> **Written exercise**: Can you write out every line of the listing below, word for word?

Stored items
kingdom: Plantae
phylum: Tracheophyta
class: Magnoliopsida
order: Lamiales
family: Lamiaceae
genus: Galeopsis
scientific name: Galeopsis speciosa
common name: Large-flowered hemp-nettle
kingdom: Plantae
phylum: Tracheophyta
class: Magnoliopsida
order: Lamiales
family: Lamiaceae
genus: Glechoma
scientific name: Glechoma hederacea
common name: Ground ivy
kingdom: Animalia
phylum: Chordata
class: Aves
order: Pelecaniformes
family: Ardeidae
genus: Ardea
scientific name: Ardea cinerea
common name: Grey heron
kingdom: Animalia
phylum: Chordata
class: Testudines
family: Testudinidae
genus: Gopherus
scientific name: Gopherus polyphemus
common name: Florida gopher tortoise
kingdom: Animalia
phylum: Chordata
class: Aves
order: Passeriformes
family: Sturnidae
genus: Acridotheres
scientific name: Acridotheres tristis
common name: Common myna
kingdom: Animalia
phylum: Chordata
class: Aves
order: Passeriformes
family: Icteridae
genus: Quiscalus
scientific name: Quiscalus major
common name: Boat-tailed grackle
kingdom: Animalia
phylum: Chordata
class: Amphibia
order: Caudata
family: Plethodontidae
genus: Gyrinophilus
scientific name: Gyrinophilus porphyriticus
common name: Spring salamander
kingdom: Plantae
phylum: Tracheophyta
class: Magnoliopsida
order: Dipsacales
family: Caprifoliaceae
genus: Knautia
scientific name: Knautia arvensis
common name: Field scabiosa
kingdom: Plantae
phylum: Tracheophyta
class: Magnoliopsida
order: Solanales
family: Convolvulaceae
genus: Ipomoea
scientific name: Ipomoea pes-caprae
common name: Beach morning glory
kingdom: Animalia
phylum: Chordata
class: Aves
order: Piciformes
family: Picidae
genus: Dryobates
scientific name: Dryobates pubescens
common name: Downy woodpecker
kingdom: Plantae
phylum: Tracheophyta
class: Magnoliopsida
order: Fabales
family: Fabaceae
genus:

> **Problem solution**:
kingdom: Plantae
phylum: Tracheophyta
class: Magnoliopsida
order: Lamiales
family: Lamiaceae
genus: Galeopsis
scientific name: Galeopsis speciosa
common name: Large-flowered hemp-nettle
kingdom: Plantae
phylum: Tracheophyta
class: Magnoliopsida
order: Lamiales
family: Lamiaceae
genus: Glechoma
scientific name: Glechoma hederacea
common name: Ground ivy
kingdom: Animalia
phylum: Chordata
class: Aves
order: Pelecaniformes
family: Ardeidae
genus: Ardea
scientific name: Ardea cinerea
common name: Grey heron
kingdom: Animalia
phylum: Chordata
class: Testudines
family: Testudinidae
genus: Gopherus
scientific name: Gopherus polyphemus
common name: Florida gopher tortoise
kingdom: Animalia
phylum: Chordata
class: Aves
order: Passeriformes
family: Sturnidae
genus: Acridotheres
scientific name: Acridotheres tristis
common name: Common myna
kingdom: Animalia
phylum: Chordata
class: Aves
order: Passeriformes
family: Icteridae
genus: Quiscalus
scientific name: Quiscalus major
common name: Boat-tailed grackle
kingdom: Animalia
phylum: Chordata
class: Amphibia
order: Caudata
family: Plethodontidae
genus: Gyrinophilus
scientific name: Gyrinophilus porphyriticus
common name: Spring salamander
kingdom: Plantae
phylum: Tracheophyta
class: Magnoliopsida
order: Dipsacales
family: Caprifoliaceae
genus: Knautia
scientific name: Knautia arvensis
common name: Field scabiosa
kingdom: Plantae
phylum: Tracheophyta
class: Magnoliopsida
order: Solanales
family: Convolvulaceae
genus: Ipomoea
scientific name: Ipomoea pes-caprae
common name: Beach morning glory
kingdom: Animalia
phylum: Chordata
class: Aves
order: Piciformes
family: Picidae
genus: Dryobates
scientific name: Dryobates pubescens
common name: Downy woodpecker
kingdom: Plantae
phylum: Tracheophyta
class: Magnoliopsida
order: Fabales
family: Fabaceae
genus:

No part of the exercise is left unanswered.